Der Leiter der neuen BKA-Abteilung Islamistisch motivierter Terrorismus/Extremismus, Sven Kurenbach, wies in der "Welt am Sonntag" auf die erhöhte Anschlagsgefahr nach dem Tod des IS-Anführers Abu Bakr al-Baghdadi Ende Oktober hin. In radikalislamistischen Kreisen sei vermehrt zum Terror im Westen aufgerufen worden. "Der Trend geht dabei zu Anschlägen mit einfachen Tatmitteln. Schusswaffen spielten bei Anschlagsplanungen hierzulande zuletzt weniger eine Rolle", sagte Kurenbach.
Sicherheitsbehörden haben mehrere Anschläge vereitelt
Seit dem Anschlag in Berlin vor drei Jahren haben deutsche Sicherheitsbehörden nach eigenen Angaben neun islamistisch motivierte Anschläge verhindert. Bei zwei vereitelten Anschlägen im November handelt es sich dem Bericht zufolge um Festnahmen in Offenbach und Berlin.
In Offenbach durchsuchten am 12. November 170 Beamte drei Wohnungen und nahmen einen 24-jährigen Deutschen fest, dem die Vorbereitung einer schweren staatsgefährdenden Straftat vorgeworfen wird. In Berlin wurde am 19. November ein 26-jähriger Syrer festgenommen, ebenfalls unter diesem Vorwurf. In beiden Fällen dauern die Ermittlungen an, wie die Staatsanwaltschaft Frankfurt am Main und die Bundesanwaltschaft (GBA) der Zeitung mitteilten.
Bundesinnenminister Horst Seehofer (CSU) sagte der "WamS", "unsere Sicherheitsbehörden leisten hervorragende Arbeit und zwar 24 Stunden am Tag, sieben Tage die Woche". Gleichzeitig forderte Seehofer weitere Befugnisse für Ermittler im Internet. "Wir haben die Sicherheitsbehörden in den vergangenen Jahren kontinuierlich gestärkt. Jetzt müssen wir ihnen die notwendigen Befugnisse geben, um Terroristen auch online entdecken und dingfest machen zu können."

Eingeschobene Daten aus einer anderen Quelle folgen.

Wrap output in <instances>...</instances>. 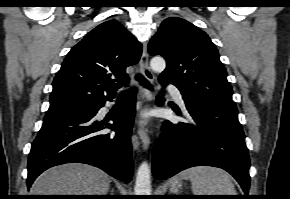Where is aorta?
Masks as SVG:
<instances>
[{
    "label": "aorta",
    "mask_w": 290,
    "mask_h": 199,
    "mask_svg": "<svg viewBox=\"0 0 290 199\" xmlns=\"http://www.w3.org/2000/svg\"><path fill=\"white\" fill-rule=\"evenodd\" d=\"M150 66L153 71L162 72L166 68V62L162 57H153ZM134 193L151 195V168L146 161L142 162L137 170Z\"/></svg>",
    "instance_id": "1"
}]
</instances>
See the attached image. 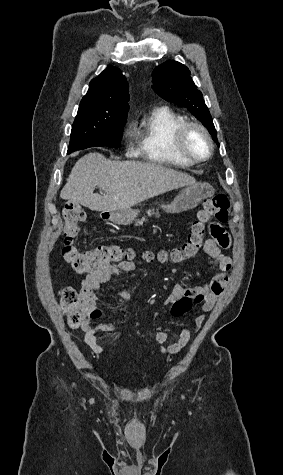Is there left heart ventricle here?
<instances>
[{"label":"left heart ventricle","mask_w":283,"mask_h":475,"mask_svg":"<svg viewBox=\"0 0 283 475\" xmlns=\"http://www.w3.org/2000/svg\"><path fill=\"white\" fill-rule=\"evenodd\" d=\"M208 143L205 137L196 129H191L187 133L185 143L182 147L173 144L166 146V151L173 157L187 154L192 157H204L208 153Z\"/></svg>","instance_id":"obj_1"}]
</instances>
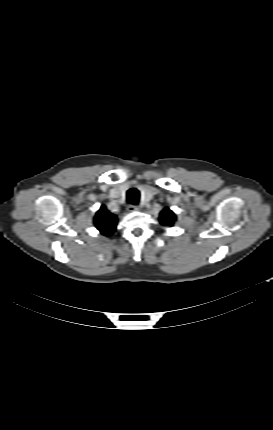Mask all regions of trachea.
I'll use <instances>...</instances> for the list:
<instances>
[{"label":"trachea","instance_id":"obj_1","mask_svg":"<svg viewBox=\"0 0 273 430\" xmlns=\"http://www.w3.org/2000/svg\"><path fill=\"white\" fill-rule=\"evenodd\" d=\"M139 191L136 188H131L127 191V200L130 204L136 205L139 201Z\"/></svg>","mask_w":273,"mask_h":430}]
</instances>
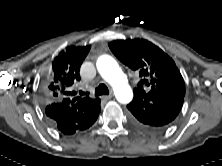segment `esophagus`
Returning <instances> with one entry per match:
<instances>
[{"mask_svg":"<svg viewBox=\"0 0 222 166\" xmlns=\"http://www.w3.org/2000/svg\"><path fill=\"white\" fill-rule=\"evenodd\" d=\"M112 98V95H104L102 96V99L104 100H110Z\"/></svg>","mask_w":222,"mask_h":166,"instance_id":"34e87169","label":"esophagus"}]
</instances>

Die Grünen-Bundestagsabgeordnete Irene Mihalic kritisierte in dem Blatt ein "strukturelles Kooperationsdefizit der vielen Sicherheitsbehörden in unserem Föderalstaat". Das Gemeinsame Terror Abwehr Zentrum (GTAZ) sei "noch zu sehr Beruhigungspille und Fassade". Der innenpolitische Sprecher der FDP, Konstantin Kuhle, forderte eine Reform des Föderalismus im Bereich der Inneren Sicherheit.